David --- Vinegar is definitely a traditional preventative around here (in Appalachia). I suspect its efficacy comes down to vitamin C, but could be wrong. Interesting info on cayenne!

Comment by anna Tue Apr 24 18:57:38 2012

Observations after 40 yrs of practicing medicine:

1) The PDR is 5000 pages of all all the drugs available in the US. The drugs actually worth taking only use up about 10 of those pages. Most of those are endocrine replacement drugs- insulin, thyroid & such.

2) Herbal remedies are great: if you use them, you'll get better in 7 days. Without them, it could take a whole week.

3) As noted by others above, your immune system (and your brain) is like any other muscle: you've got to exercise them to make them strong. Washing your hands is over rated. It's more to prevent ingesting ova & parasites than bacterial infections. Expose yourself to toughen up.

4) Insurance is a bet with the insurance company. You say you're gunna get sick. They say you're not. Either way, you lose. If you saved that $600/month and invested it, you'd have a fortune in no time and could afford to pay all your bills out of pocket.($50/m for 20 yrs invested in the Dow, then "let it ride" for another 20 yrs, and you'd have $2.5 MILLION !!!! Why didn't congress think of that instead of giving us the budget-busting Obamacare & Medicare?

5)The biggest problem with American medicine is that the public expects too much.
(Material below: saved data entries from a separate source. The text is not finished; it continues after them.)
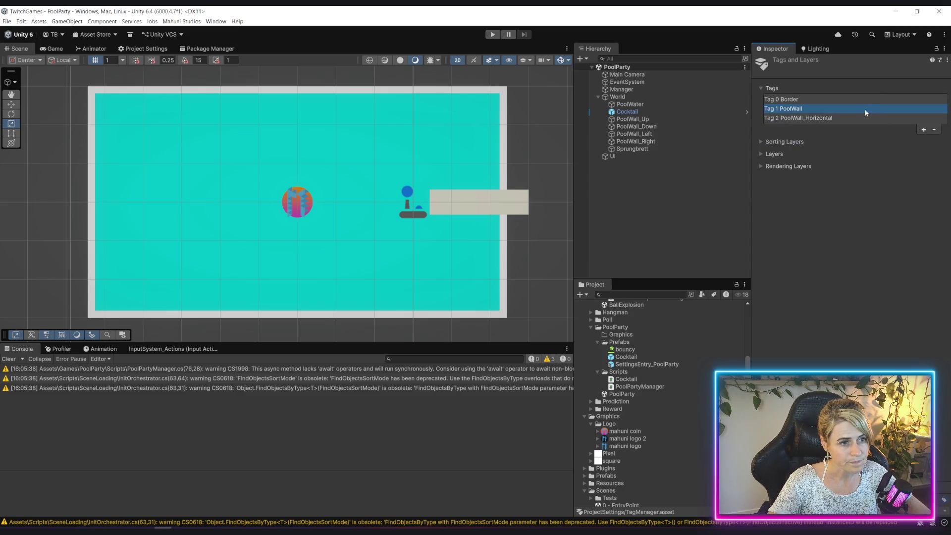
Remove the old PoolWall tag and add a PoolWall_Vertical tag
{"action": "left_click", "coordinate": [934, 129]}
{"action": "left_click", "coordinate": [923, 120]}
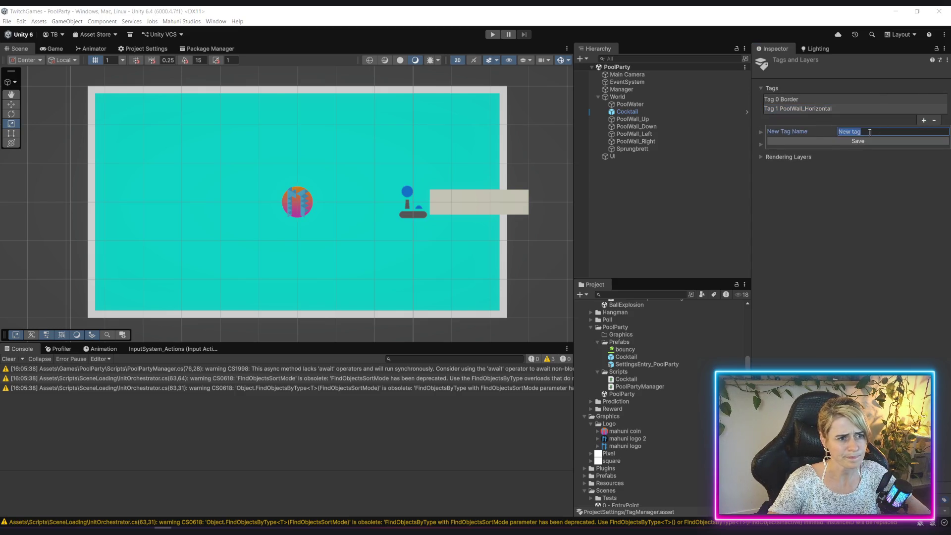
{"action": "type", "text": "PoolWa"}
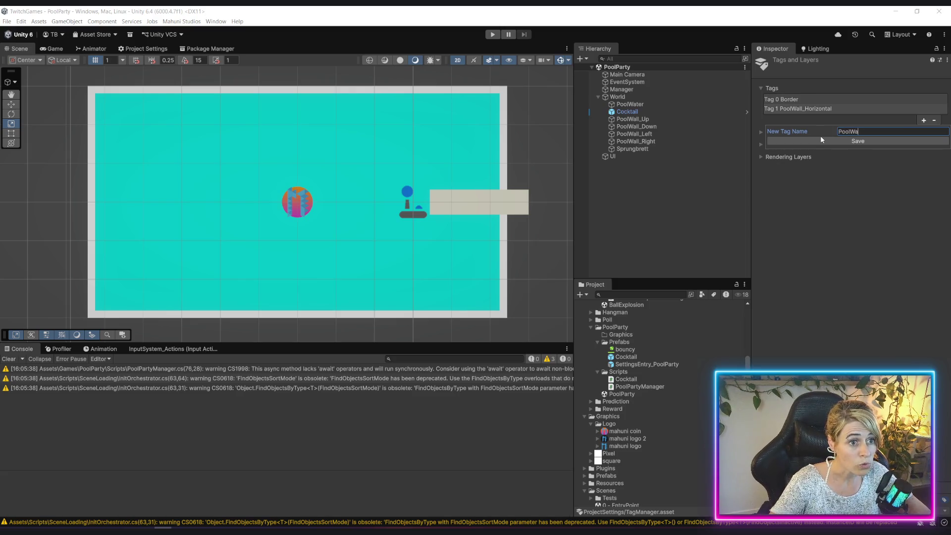
{"action": "type", "text": "ll_Vertical"}
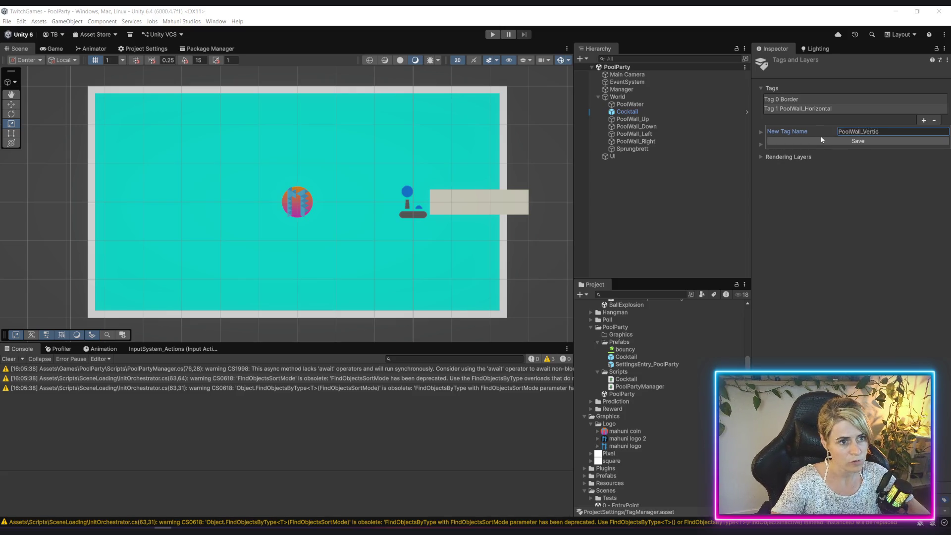
{"action": "left_click", "coordinate": [830, 141]}
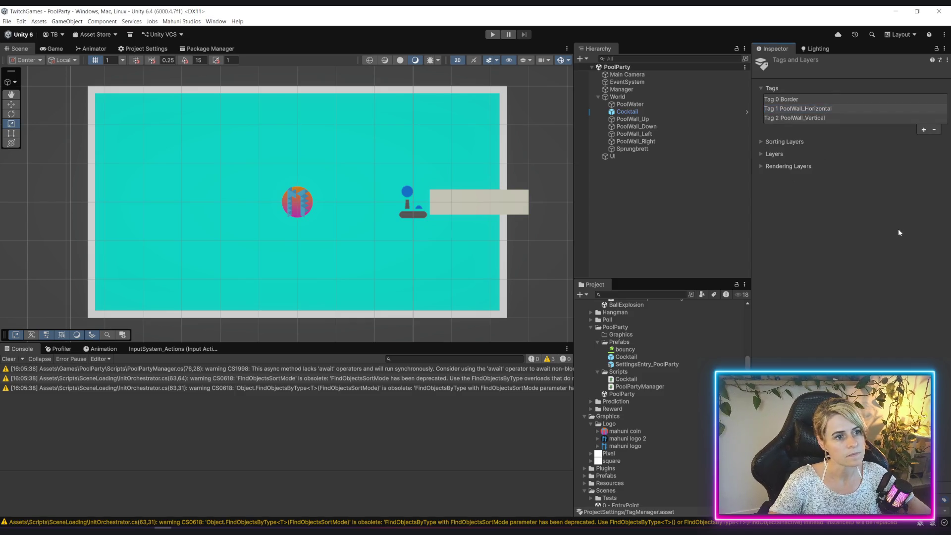
Tag the top and bottom pool walls as PoolWall_Horizontal
{"action": "left_click", "coordinate": [639, 119]}
{"action": "left_click", "coordinate": [644, 127], "text": "shift"}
Remember, none of us is going to get out of this alive anyways.

6) At the first sign of an impending viral URI, bundle up and sweat it out- hoodie, socks, blankets. Hot drinks/soup warm you up from the inside. A high body temp helps kill viruses. Often, you can abort a cold before it takes hold...and if you get that tingling lip before a cold sore erupts- an ice cube held on it until it melts will often abort the sore.
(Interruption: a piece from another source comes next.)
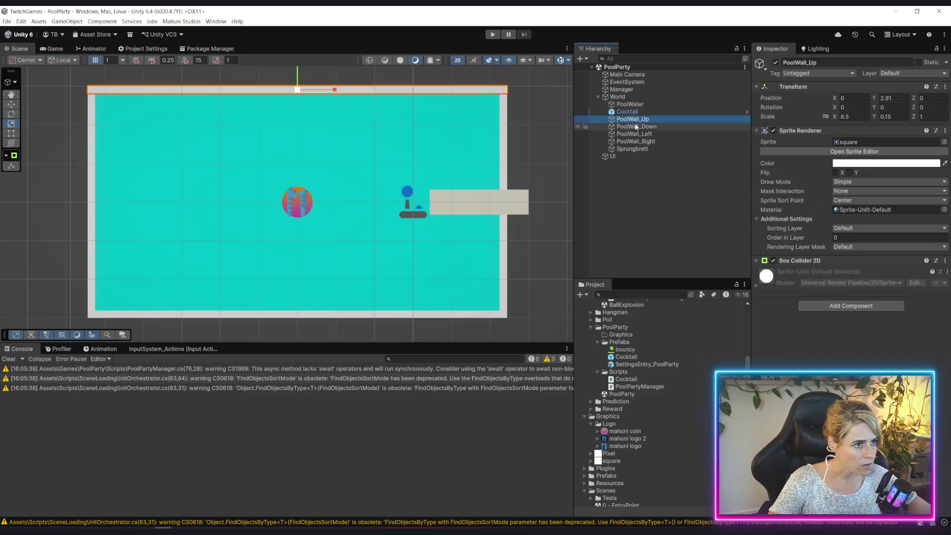
{"action": "left_click", "coordinate": [817, 72]}
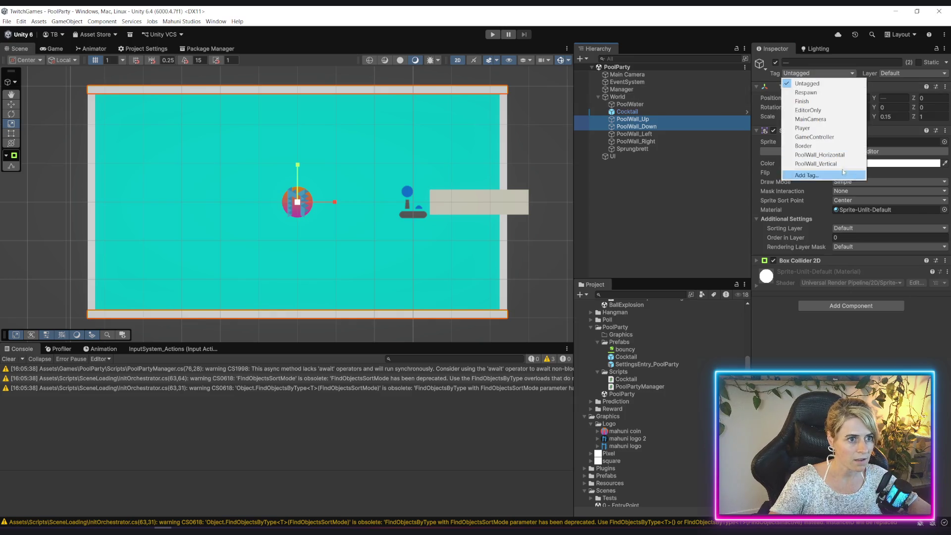
{"action": "left_click", "coordinate": [820, 155]}
Tag the left and right pool walls as PoolWall_Vertical, then return to Cocktail.cs at line 36
{"action": "left_click", "coordinate": [639, 134]}
{"action": "left_click", "coordinate": [641, 141], "text": "shift"}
Comment by doc Tue Apr 24 23:17:23 2012

Doc --- You're a rare doctor who doesn't want to prescribe the other 4990 pages worth of drugs. And I like anyone who doesn't mind me eating dirt. I agree with you about the traditional types of insurance too (and about point 5), although I'm on the fence about whether a $97/month catastrophic insurance (like mine) is worth it.
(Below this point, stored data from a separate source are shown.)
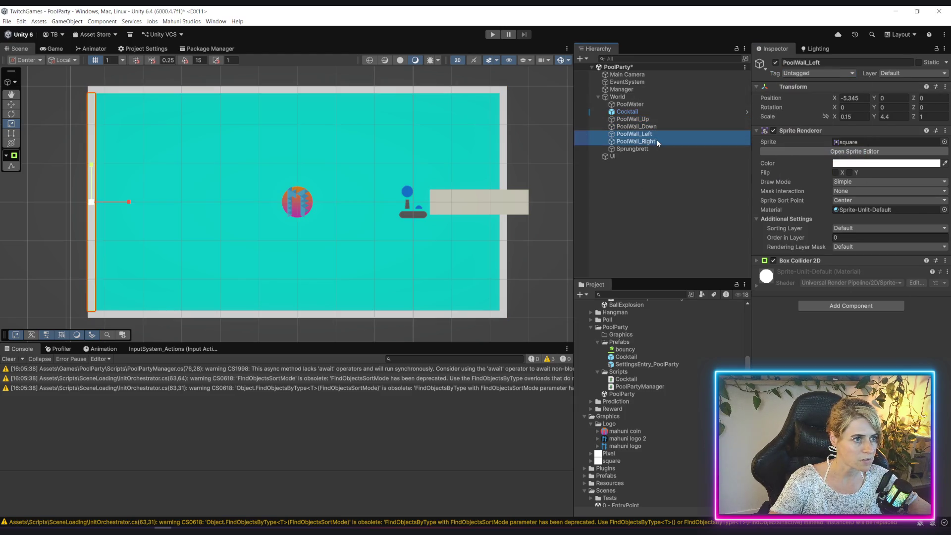
{"action": "left_click", "coordinate": [830, 72]}
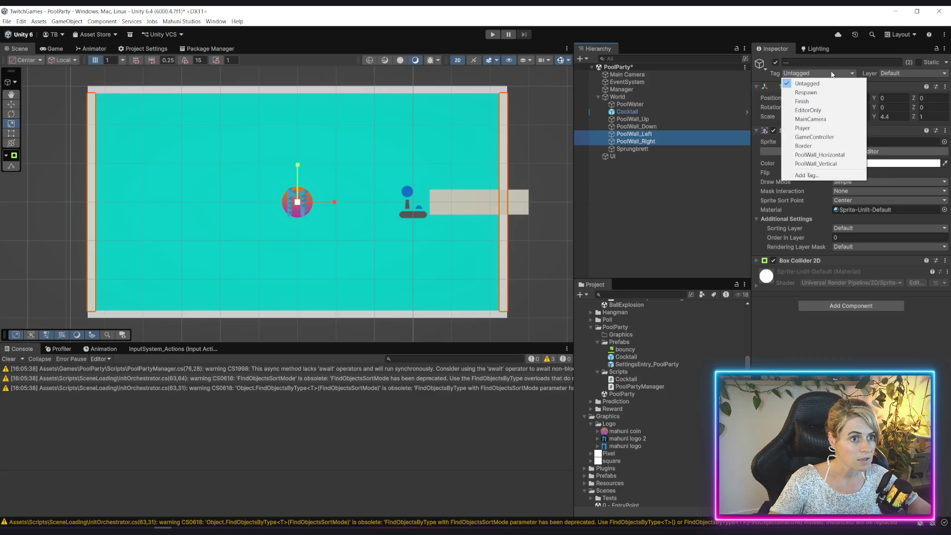
{"action": "left_click", "coordinate": [837, 166]}
{"action": "left_click", "coordinate": [671, 233]}
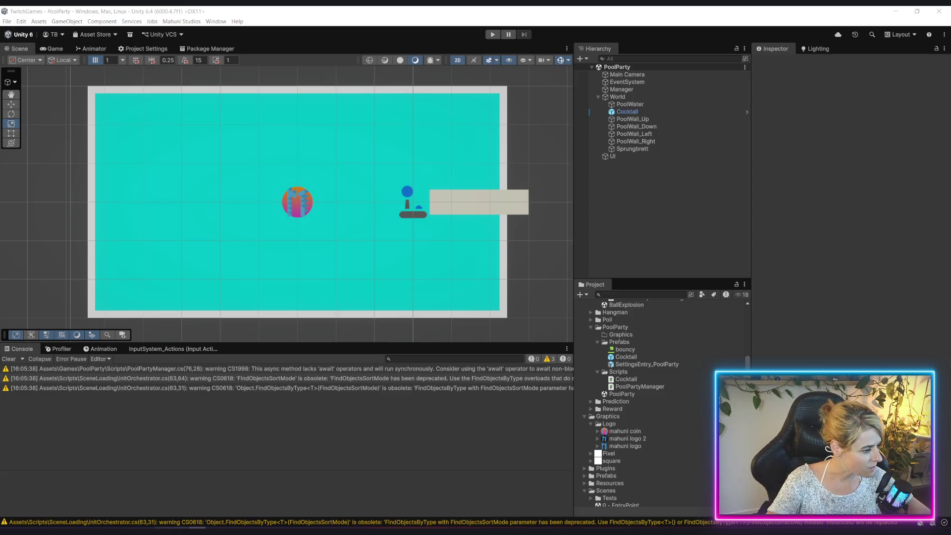
{"action": "key", "text": "alt+Tab"}
{"action": "left_click", "coordinate": [421, 327]}
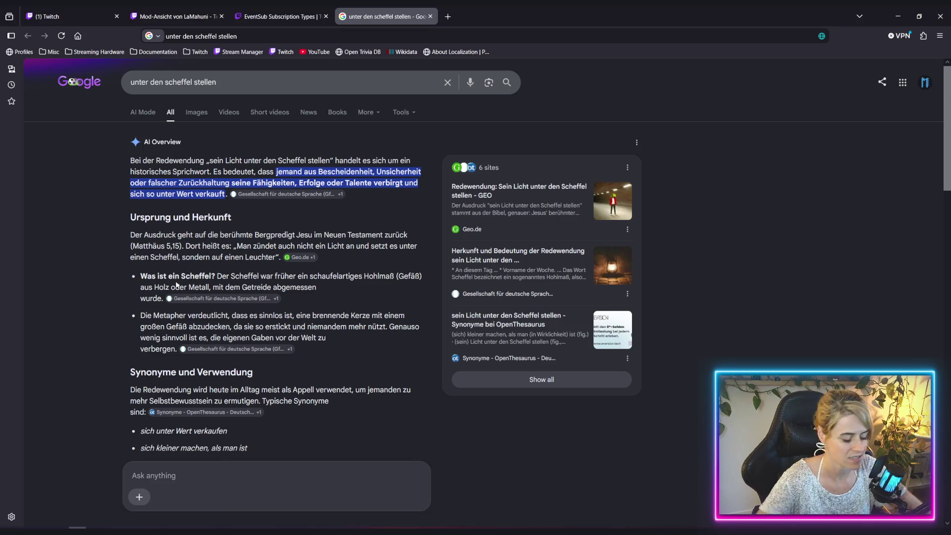
Return from the browser to Cocktail.cs in Rider
{"action": "key", "text": "alt+Tab"}
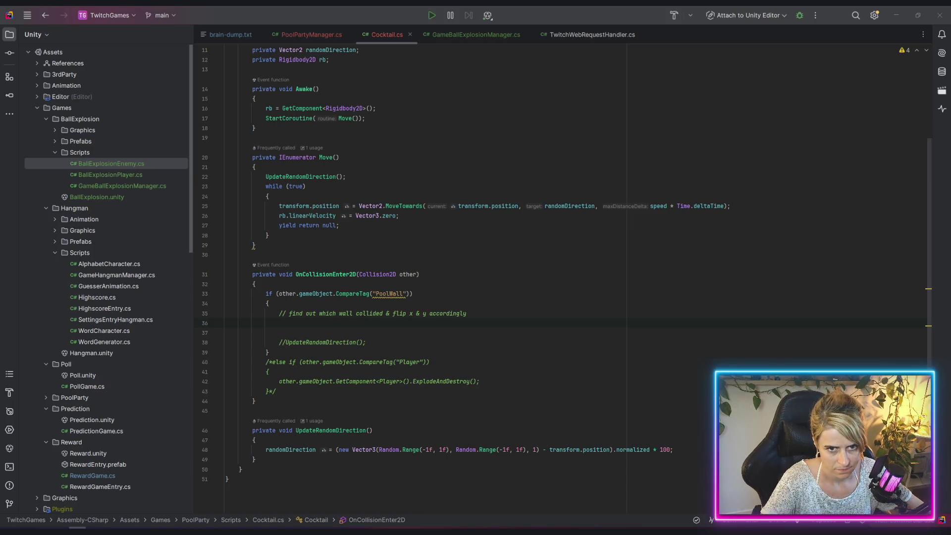
Browse 'scheffel' image results, previewing the Gleichnis vom Licht and Petrarcameister engravings, then return to line 33
{"action": "key", "text": "alt+Tab"}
On the other hand, I can't entirely agree that all herbal remedies are useless. I know you don't believe anything's effective if there hasn't been a double blind study proving its efficacy, but I'm pretty sold on garlic having antibiotic properties, comfrey promoting cell division, and vitamin C boosting your immune system. All that aside, there's always the stunning power of the placebo effect. :-)

Good data about raising your body temperature to fight off ills!

Comment by anna Wed Apr 25 09:29:04 2012
One thing that I have started using is an elderberry tincture that I made. I take it every now and then when I feel like I'm might be coming down with something or if I watch the news too much and the "threat" of the flu sticks in my mind. I have an elderberry/honey syrup that I make for my son. I bought elderberry tincture at a health food store a couple years ago, but at $13.95 for 2 ounces, I made my own.... now I've got plenty and only cost about $20 for a full quart!